In a study published in the International Journal of Law and Psychiatry, researchers evaluated existing Clinical Practice Guidelines (CPGs) regarding treatment augmentation with second generation antipsychotics (SGAs) in patients with major depressive disorder (MDD). The findings revealed a lack of consensus among CPGs and indicated that SGAs should be prescribed cautiously to manage risks and avoid overtreatment.
Researchers utilized the MEDLINE search engine and the International Guideline Library to identify and evaluate 14 existing guidelines for MDD treatment. Of these, 7 guidelines explicitly recommended augmentation with SGAs for treatment-resistant depression, 2 explicitly recommended against augmentation, and the remaining guidelines either made no clear recommendation or did not address augmentation.
Of the 7 guidelines recommending augmentation, only 4 cited meta-analyses regarding the efficacy and safety of antipsychotics as support for their suggestions. Across these 7 guidelines, there was also wide variation in terms of augmentation timeline and attention to risk/benefit issues, with not one guideline addressing the issue of tapering or timeline to discontinuation of SGA use. In addition, in several guidelines recommending SGA use, the researchers explicitly acknowledged the unclear evidence base supporting the effectiveness of SGAs, but proceeded to recommend augmentation despite this.
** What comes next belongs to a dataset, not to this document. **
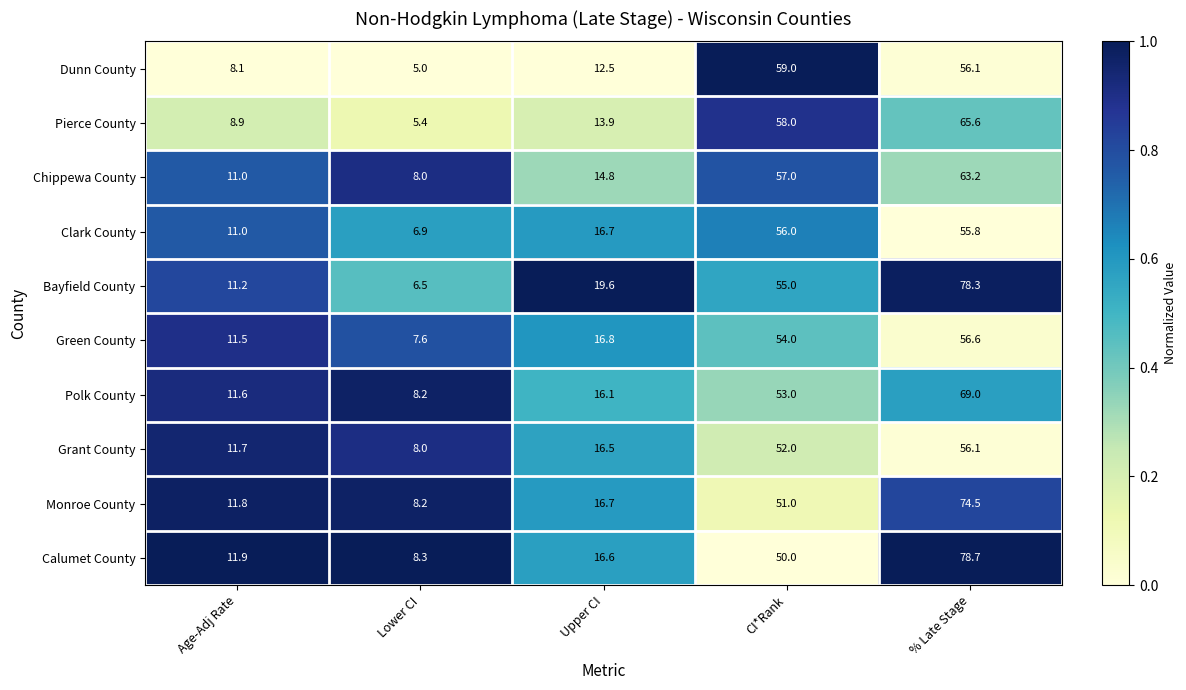

Which category has the lowest value across all series?

Lower CI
Given the inconsistencies across CPGs recommending SGA use, researchers implored physicians to cautiously approach treatment augmentation on a case-by-case basis. They underscored the well-documented side effects and potential risks of SGAs, and emphasized the importance of informed consent in discussing treatment options with patients.
Simons P, Cosgrove L, Shaughnessy A, Bursztajn H. Antipsychotic augmentation for major depressive disorder: A review of clinical practice guidelines. Int J Law Psychiatry. 2017;55:64-71.